- **Task brief**: In the passage on Sony and TCL, what stake will TCL Electronics hold in the joint venture?

START Text passage

Cover photo source: Unsplash

Another Japanese “TV Behemoth” is quietly making its exit.

On the evening of January 20, TCL Electronics announced in a filing with the Hong Kong Stock Exchange that it had signed a memorandum of intent with Sony to establish a joint venture. This venture will take over Sony's home entertainment business, with TCL Electronics holding a 51% stake and Sony holding a 49% stake.

Sony has entrusted the leadership of its global home entertainment business to TCL. Going forward, the new company will operate on a full-chain basis worldwide, covering development, design, manufacturing, sales, and services.

Netizens lamented, “Sony” has now become “Tony”. The Japanese giant, which once dominated China's high-end TV market with its superior picture quality and style, has ultimately succumbed to the passage of time.

However, is Sony's decision to hand over its TV business to TCL truly a tragic finale?

END Text passage
START Data provided

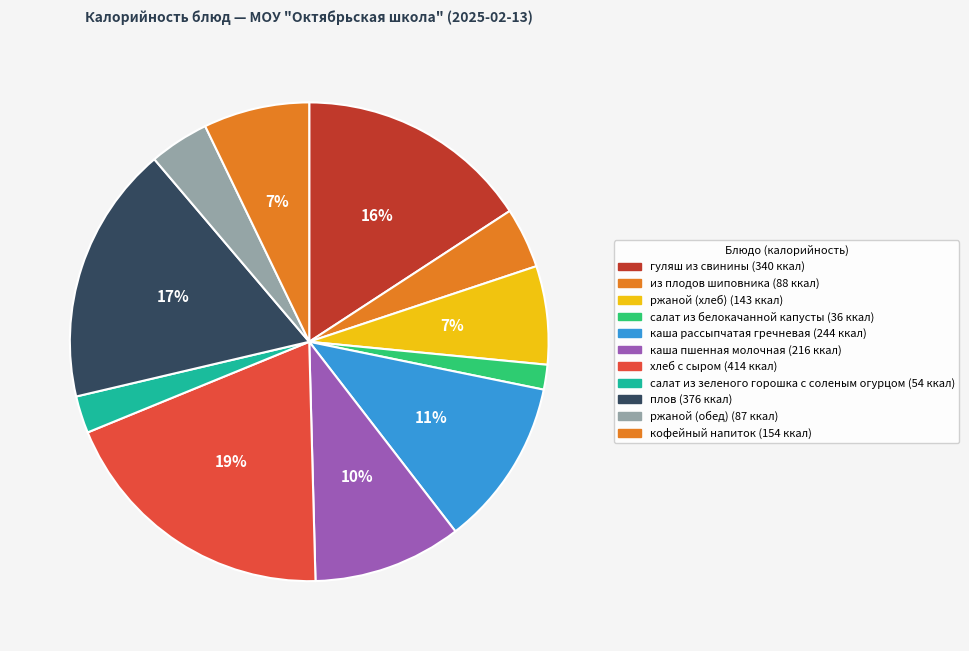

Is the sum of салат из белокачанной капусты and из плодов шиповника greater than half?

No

END Data provided
START Data provided

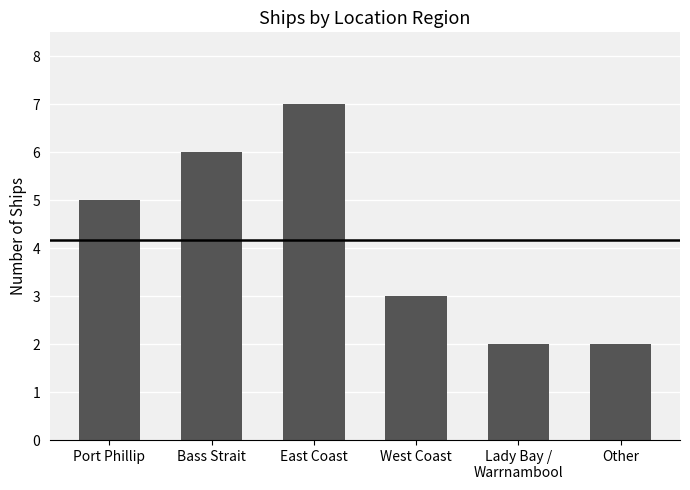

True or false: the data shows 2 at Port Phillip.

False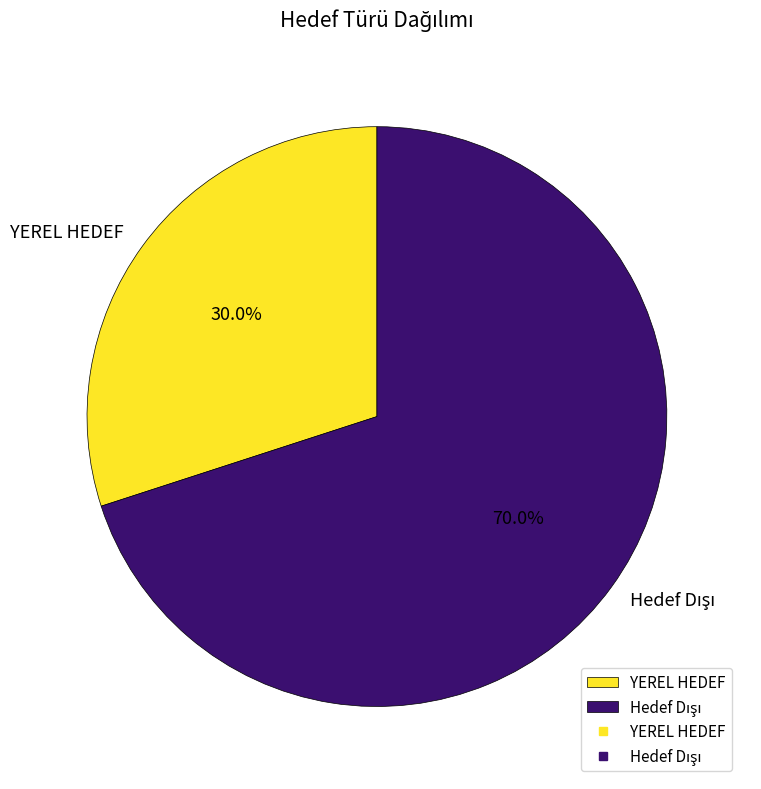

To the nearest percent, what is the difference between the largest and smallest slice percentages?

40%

END Data provided

- **Written reply**: A 51% stake.